PPRuNe Forums - View Single Post - Largest Piston Airliner?
View Single Post
Old 24th Mar 2010, 19:00
  #55 (permalink)  
kala87
 
Join Date: Jul 2000
Location: west of the Tamar
Posts: 199
Likes: 0
Received 0 Likes on 0 Posts
Gosh, the Canadair Argus. My last sighting of this somewhat strange hybrid aircraft (airframe similar to Britannia 312 with Wright R3350 turbo-compounds) was at St.Ives, Cornwall in September 1972. Walking around the town I was surprised to hear the unmistakeable muffled roar of the big Wright's at climb power, then over the rooftops flew the Argus, on departure from St.Mawgan, no higher than around 1500ft in a very shallow climb.

Re the B29, although these were equipped with supercharged Wrights, they weren't the turbo-compounds as fitted to Super Connies and DC7's. As far as I'm aware, these weren't introduced until the early 1950's, initially on the Lockheed Neptune. Even the early Super Connies had non-compounded Wrights (the basic L1049).

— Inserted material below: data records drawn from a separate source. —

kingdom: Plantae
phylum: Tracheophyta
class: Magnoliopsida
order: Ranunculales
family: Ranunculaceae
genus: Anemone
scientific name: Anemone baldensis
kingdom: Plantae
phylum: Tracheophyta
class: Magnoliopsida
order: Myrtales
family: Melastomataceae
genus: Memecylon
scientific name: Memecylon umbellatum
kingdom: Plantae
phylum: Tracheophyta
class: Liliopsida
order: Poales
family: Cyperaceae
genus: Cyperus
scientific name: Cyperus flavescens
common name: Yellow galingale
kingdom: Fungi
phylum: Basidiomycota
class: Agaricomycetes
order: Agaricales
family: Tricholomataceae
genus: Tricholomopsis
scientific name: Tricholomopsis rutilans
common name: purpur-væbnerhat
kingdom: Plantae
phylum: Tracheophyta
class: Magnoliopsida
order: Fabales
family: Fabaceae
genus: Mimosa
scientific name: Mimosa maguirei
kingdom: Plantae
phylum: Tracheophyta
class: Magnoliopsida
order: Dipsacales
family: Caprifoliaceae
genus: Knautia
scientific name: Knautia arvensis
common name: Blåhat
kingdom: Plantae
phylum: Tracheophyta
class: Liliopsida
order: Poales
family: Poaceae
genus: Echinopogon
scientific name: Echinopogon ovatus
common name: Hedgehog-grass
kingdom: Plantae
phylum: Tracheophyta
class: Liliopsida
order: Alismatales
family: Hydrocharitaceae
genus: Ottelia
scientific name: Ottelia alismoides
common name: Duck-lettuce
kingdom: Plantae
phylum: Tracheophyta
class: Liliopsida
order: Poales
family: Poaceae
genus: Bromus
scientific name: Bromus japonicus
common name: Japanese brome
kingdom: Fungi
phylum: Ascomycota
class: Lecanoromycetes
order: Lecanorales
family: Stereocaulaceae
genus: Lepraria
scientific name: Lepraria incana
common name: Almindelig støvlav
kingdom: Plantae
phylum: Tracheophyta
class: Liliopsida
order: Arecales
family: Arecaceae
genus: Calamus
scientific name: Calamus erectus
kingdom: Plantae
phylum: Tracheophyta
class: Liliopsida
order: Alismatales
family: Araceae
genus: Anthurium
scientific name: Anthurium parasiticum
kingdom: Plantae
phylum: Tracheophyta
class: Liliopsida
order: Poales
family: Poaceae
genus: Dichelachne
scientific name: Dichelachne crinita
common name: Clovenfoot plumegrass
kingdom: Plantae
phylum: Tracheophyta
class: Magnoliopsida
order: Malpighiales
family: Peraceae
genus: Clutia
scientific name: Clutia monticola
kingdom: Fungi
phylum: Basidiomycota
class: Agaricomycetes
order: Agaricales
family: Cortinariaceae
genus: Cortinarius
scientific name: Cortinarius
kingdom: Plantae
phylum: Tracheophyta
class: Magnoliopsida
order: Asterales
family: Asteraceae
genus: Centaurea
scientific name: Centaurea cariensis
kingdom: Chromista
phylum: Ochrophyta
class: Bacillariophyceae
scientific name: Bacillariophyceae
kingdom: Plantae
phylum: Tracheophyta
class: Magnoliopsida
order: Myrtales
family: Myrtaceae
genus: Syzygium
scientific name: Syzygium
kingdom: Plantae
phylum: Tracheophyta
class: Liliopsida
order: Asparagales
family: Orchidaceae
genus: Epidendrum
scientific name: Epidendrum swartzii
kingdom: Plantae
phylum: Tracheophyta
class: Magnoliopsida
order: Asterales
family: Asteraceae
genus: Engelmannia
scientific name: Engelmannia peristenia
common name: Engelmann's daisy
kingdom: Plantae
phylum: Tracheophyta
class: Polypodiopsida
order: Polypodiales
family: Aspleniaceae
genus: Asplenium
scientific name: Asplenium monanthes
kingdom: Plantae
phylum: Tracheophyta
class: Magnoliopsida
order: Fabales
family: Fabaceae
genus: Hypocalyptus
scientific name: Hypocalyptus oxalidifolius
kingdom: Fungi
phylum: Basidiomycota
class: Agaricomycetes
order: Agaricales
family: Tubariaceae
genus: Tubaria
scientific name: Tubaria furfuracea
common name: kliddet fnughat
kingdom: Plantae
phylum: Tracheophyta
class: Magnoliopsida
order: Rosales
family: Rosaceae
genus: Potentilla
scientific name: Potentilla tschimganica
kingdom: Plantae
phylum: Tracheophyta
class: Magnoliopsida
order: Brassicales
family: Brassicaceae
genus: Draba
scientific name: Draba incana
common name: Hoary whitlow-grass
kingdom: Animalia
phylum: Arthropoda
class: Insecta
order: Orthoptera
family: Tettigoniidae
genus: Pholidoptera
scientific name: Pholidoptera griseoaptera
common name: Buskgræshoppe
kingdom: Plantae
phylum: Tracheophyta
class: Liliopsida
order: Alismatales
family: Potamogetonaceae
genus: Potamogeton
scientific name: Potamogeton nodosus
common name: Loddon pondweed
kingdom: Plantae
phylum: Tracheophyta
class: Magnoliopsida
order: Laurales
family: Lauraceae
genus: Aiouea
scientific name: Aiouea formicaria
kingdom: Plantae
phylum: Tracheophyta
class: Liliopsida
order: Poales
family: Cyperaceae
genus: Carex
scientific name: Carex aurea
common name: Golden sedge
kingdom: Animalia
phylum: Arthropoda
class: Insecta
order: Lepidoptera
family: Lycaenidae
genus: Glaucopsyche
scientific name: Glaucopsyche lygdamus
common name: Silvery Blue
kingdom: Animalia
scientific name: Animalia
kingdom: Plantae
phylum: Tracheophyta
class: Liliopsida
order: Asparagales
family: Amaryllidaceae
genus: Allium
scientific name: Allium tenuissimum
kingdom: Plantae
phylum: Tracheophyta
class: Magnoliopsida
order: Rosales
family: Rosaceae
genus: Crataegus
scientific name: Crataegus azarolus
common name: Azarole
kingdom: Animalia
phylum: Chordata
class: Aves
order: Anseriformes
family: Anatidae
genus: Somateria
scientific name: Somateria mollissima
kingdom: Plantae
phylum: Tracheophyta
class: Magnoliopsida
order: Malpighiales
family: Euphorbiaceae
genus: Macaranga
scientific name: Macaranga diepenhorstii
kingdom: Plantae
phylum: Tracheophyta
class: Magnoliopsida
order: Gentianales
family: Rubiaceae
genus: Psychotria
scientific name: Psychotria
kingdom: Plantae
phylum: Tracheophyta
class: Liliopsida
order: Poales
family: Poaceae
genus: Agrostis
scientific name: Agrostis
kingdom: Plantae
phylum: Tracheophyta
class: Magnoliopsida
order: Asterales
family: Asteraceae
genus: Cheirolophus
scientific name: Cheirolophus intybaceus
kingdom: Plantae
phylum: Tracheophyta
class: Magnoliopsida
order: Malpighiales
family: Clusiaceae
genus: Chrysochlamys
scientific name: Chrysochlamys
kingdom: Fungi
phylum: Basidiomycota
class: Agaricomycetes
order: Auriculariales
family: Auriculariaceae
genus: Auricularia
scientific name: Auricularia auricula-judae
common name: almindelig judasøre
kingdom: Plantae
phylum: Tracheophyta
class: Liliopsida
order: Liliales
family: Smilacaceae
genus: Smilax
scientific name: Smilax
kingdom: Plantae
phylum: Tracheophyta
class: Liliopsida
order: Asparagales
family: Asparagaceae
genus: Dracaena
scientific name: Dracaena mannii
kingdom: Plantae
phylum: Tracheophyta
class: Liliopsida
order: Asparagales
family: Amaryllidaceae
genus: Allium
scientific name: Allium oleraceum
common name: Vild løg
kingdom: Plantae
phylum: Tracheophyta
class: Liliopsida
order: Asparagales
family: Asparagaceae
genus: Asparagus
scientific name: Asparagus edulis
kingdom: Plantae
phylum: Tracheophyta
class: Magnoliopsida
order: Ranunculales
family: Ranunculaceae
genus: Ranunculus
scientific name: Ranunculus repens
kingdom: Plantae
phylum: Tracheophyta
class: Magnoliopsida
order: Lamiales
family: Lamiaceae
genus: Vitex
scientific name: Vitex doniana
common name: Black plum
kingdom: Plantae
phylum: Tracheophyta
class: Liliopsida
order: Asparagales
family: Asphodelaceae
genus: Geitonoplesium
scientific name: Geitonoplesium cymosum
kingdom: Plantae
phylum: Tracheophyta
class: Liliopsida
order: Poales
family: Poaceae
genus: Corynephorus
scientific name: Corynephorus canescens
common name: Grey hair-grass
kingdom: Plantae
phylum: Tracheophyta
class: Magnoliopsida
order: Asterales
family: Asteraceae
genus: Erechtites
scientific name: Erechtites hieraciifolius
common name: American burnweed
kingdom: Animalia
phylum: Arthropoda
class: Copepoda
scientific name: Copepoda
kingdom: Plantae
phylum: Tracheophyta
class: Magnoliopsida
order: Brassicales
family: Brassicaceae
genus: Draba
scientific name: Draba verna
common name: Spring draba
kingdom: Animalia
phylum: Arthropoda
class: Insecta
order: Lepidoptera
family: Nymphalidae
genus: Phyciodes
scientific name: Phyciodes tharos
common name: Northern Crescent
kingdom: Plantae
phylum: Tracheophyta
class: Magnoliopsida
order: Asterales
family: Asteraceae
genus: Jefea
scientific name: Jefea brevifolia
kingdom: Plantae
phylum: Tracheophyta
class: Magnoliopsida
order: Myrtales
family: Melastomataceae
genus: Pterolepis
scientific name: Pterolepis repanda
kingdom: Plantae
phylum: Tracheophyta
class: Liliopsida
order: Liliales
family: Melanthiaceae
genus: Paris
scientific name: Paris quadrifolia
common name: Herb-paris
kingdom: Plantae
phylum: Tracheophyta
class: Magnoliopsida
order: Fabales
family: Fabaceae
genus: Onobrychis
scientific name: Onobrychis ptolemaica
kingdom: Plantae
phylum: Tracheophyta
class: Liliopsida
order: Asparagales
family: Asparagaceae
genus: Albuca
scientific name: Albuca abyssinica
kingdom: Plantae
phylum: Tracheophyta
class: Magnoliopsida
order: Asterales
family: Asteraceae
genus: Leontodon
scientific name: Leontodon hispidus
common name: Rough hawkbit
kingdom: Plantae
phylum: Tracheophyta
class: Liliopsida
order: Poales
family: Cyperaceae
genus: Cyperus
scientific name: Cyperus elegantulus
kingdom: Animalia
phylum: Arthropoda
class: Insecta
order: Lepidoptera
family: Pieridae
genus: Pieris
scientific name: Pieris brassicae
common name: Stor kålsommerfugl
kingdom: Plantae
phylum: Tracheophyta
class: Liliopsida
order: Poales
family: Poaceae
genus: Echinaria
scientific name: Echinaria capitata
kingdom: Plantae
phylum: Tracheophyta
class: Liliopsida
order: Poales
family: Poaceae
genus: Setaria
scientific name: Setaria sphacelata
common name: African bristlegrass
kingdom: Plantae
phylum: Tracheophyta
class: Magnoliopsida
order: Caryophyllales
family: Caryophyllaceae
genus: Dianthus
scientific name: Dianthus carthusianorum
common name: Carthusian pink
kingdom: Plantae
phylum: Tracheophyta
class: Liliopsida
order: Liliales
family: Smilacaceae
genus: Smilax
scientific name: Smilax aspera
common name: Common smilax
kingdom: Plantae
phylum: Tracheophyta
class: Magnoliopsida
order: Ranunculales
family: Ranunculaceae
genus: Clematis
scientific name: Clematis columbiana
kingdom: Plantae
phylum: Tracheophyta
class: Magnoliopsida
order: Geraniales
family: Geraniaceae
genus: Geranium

Yes, the Wright turbos were renowed for their unreliability, usually involving failure of the PRT itself (power recovery turbine). So why did Canadair choose this powerplant for the Argus, with its role of extended overwater reconaissance? I remember reading an account by a retired TWA skipper failures were dramatically reduced if the supercharger was not "changed gear" to its second stage at higher altitude. So maybe this procedure was adopted by crews in preference to a higher cruise altitude with the chance of a PRT failure.